La tension monte, les jeunes motards qui forment la garde rapprochée de Félix commencent à pétarader. Dans sa villa, Félix Tshisekedi, géant débonnaire tout de blanc vêtu, affiche un calme imperturbable: il répète que tout finira par s’arranger mais, lucide, il constate tout de même qu’à Tshangu, le fief de Martin Fayulu, où la majorité de la population vient du Bandundu, tout s’est bien passé, alors que ce sont ses partisans à lui qui ont été victimes d’incidents de parcours.
«Le pouvoir ne s’est pas trompé d’ennemi, conclut-il, vous, les Occidentaux, vous croyez que c’est Fayulu qui va gagner mais moi, je vois bien où vont les foules…» Sous les ovations de ses militants, Félix, une fois encore, prêche la patience: «Ne craignez rien, on attendra le temps qu’il faut mais on votera. Ces élections, ce sont les nôtres…»

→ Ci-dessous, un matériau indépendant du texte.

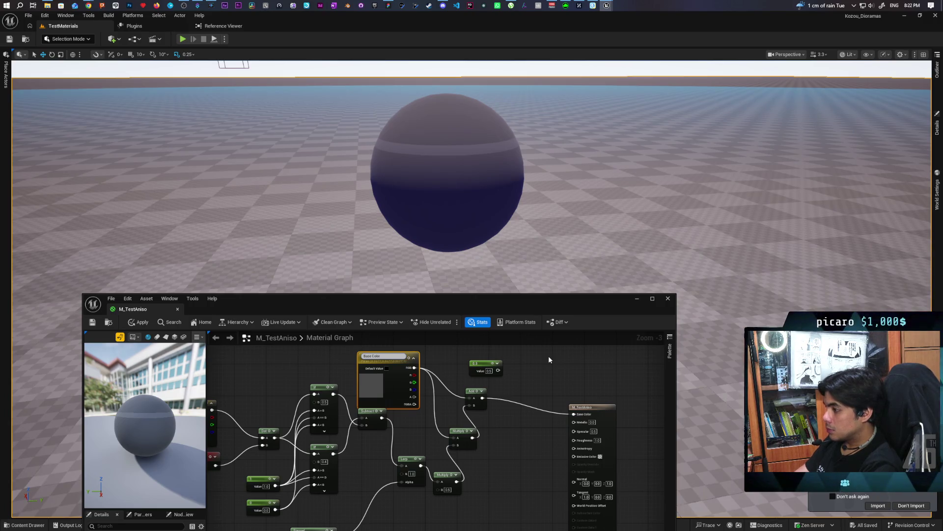
left_click(549, 360)
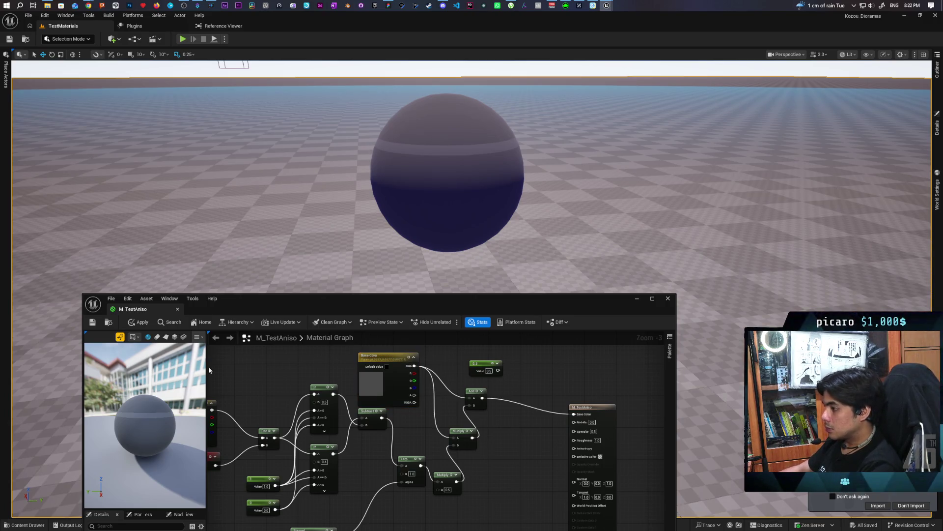
left_click(141, 324)
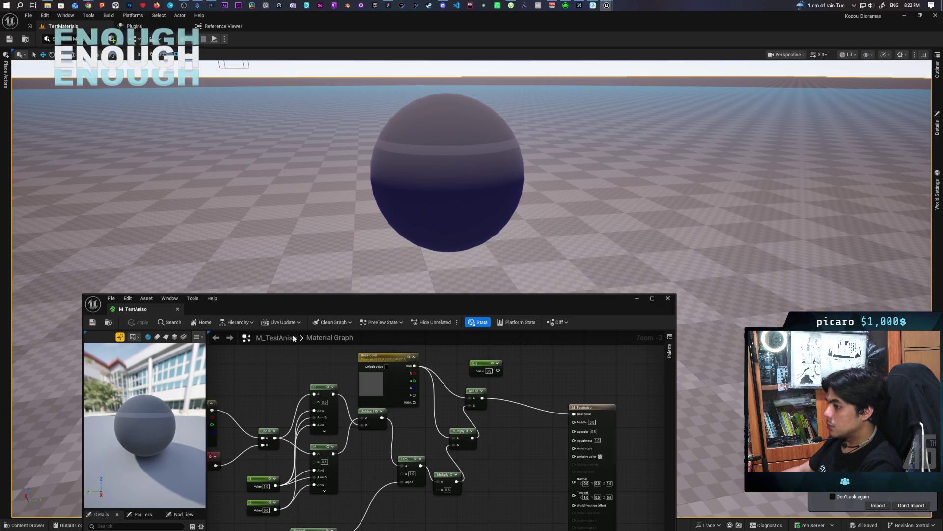
Step: Create a material instance of M_TestAniso named MI_TestAniso in the Content Drawer
left_click_drag(295, 298, 314, 212)
key("ctrl+space")
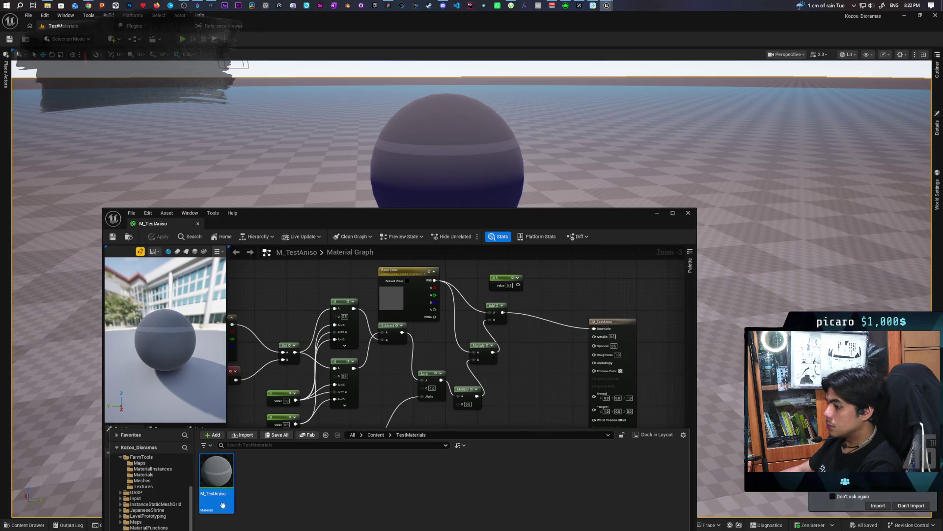
right_click(223, 505)
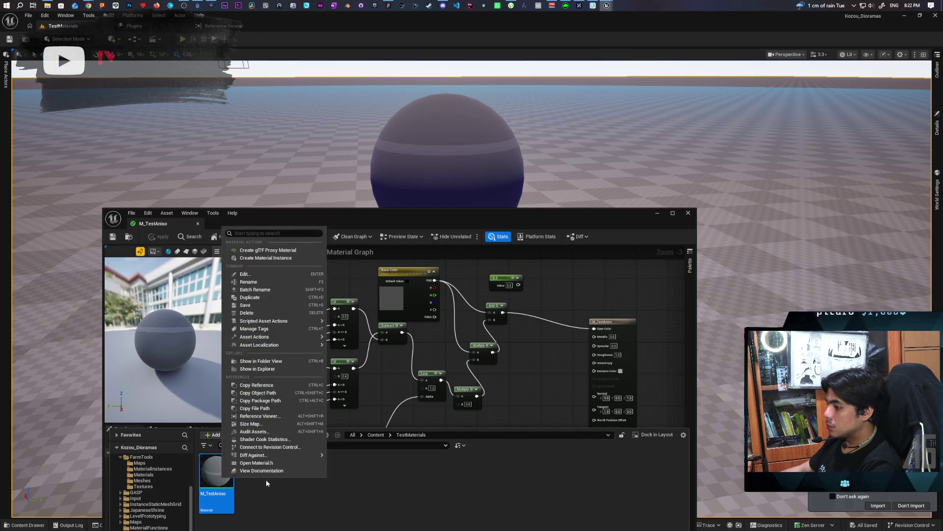
left_click(291, 259)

Mais dans le bureau en face de sa maison, d’autres machines à voter sont amenées… qui ne fonctionnent pas plus que les premières. La colère qui monte risque de tourner à l’émeute… (Article publié par Colette Braeckman, grande reporter pour le quotidien Le Soir et qui tient un blog régulier, en particulier sur la situation en RDC).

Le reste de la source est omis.